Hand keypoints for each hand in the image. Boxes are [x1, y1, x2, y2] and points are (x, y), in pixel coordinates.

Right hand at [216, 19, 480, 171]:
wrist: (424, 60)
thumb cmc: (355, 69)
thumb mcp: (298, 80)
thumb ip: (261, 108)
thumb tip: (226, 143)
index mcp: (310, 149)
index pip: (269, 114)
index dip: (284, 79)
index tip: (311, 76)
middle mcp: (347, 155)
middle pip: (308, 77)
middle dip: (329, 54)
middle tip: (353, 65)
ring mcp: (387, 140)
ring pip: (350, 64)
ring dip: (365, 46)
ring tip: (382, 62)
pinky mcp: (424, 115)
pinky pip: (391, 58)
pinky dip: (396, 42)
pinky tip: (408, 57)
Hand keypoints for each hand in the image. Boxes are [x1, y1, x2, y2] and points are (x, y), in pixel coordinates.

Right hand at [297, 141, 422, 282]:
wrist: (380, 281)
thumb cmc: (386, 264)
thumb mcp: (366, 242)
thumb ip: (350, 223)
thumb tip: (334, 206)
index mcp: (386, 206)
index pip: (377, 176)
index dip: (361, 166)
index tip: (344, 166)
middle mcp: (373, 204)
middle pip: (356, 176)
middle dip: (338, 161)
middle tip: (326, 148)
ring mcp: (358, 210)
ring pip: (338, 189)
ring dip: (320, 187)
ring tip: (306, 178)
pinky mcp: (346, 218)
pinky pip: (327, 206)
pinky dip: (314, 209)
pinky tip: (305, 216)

━━━━━━━━━━━━━━━━━━━━

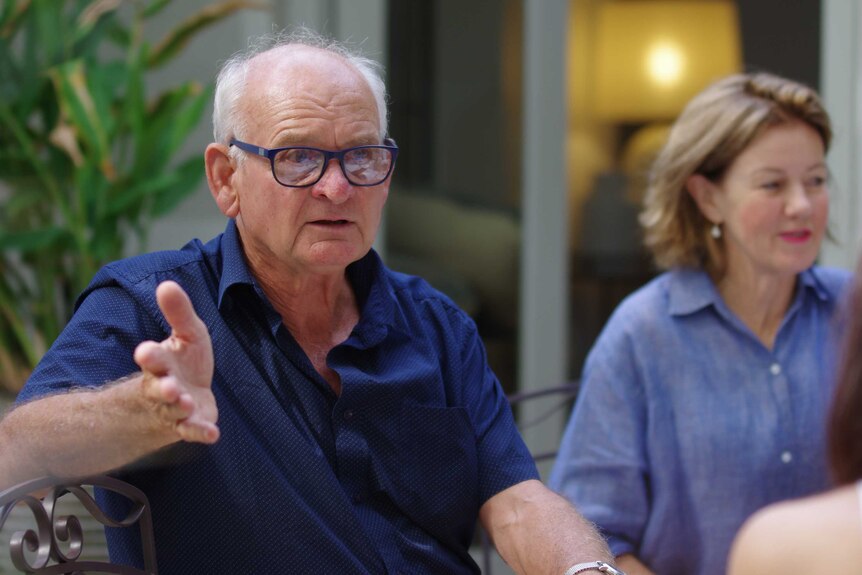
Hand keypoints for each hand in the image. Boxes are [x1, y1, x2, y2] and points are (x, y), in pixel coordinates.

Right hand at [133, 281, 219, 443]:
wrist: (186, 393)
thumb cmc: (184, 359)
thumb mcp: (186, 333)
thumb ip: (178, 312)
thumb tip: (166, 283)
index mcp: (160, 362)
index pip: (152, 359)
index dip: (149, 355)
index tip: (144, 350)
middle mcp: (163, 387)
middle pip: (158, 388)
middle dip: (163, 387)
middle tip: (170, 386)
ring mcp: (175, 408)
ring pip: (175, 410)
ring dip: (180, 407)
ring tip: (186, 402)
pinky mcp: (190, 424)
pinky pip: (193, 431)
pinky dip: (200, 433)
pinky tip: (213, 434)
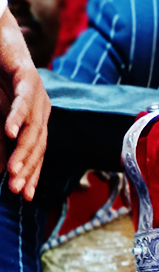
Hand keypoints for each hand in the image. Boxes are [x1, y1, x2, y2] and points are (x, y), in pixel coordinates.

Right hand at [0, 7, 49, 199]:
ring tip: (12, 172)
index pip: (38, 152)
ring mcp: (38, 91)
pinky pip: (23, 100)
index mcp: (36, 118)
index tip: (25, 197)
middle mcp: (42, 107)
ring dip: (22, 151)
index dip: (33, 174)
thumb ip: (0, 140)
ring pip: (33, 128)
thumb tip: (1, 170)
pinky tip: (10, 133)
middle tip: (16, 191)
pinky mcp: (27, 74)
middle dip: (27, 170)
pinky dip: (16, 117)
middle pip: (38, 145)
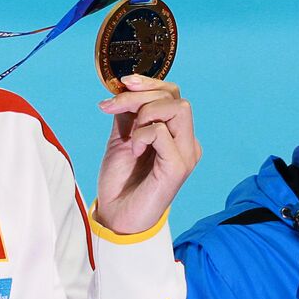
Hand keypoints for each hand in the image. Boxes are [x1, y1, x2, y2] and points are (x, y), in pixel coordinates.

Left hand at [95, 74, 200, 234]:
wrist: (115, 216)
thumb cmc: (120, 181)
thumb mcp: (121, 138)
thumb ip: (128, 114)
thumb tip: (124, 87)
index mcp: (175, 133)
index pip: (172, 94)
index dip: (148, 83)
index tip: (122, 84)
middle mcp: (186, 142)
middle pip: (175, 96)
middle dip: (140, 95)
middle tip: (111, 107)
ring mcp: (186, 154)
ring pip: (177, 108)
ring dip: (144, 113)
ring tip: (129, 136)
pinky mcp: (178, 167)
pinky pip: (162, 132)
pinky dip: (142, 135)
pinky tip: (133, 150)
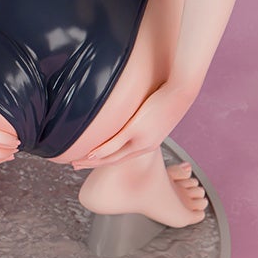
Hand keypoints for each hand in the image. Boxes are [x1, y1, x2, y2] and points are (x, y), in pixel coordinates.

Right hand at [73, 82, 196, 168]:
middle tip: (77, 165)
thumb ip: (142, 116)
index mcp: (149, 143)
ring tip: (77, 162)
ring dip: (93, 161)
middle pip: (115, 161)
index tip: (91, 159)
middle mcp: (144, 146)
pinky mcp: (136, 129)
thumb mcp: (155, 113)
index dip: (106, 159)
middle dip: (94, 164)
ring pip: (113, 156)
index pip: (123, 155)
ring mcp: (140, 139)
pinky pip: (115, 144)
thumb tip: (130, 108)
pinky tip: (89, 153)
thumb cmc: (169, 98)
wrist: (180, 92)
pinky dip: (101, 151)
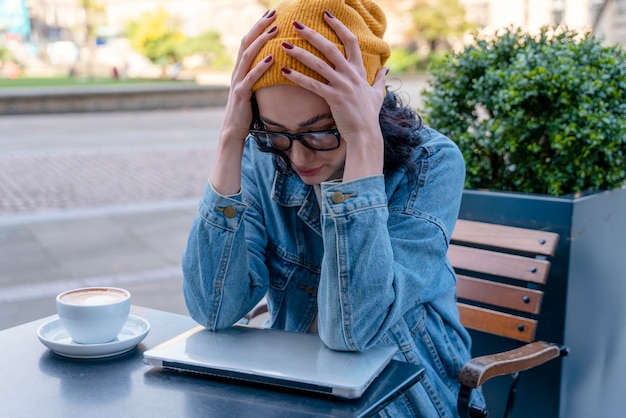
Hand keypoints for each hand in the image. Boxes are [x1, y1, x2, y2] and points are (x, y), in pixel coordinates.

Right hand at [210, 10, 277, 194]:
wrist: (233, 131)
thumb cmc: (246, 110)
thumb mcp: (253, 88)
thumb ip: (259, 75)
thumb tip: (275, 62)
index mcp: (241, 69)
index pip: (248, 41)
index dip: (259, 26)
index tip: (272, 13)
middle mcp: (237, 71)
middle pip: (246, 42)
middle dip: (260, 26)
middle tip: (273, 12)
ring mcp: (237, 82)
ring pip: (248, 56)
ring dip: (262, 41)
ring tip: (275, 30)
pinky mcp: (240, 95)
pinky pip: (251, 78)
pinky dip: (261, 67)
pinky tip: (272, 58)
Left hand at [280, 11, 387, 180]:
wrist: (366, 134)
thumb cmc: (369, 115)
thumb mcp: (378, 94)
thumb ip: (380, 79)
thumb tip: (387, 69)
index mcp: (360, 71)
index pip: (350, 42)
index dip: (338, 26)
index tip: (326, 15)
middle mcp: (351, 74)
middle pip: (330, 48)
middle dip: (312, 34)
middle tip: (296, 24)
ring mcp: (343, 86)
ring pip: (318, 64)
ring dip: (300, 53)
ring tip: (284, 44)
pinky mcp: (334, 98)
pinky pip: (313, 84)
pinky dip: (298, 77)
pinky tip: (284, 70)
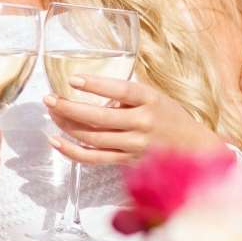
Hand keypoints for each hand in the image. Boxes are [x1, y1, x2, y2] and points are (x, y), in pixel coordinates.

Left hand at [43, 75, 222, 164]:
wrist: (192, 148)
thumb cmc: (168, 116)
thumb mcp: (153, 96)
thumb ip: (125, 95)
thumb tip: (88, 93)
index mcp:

━━━━━━━━━━━━━━━━━━━━

The expected answer holds each line from the listing above where the string "wrist" is present.

wrist: (424, 60)
wrist: (380, 281)
wrist: (186, 393)
wrist: (115, 216)
wrist: (180, 92)
wrist: (233, 131)
wrist: (366, 134)
wrist: (192, 148)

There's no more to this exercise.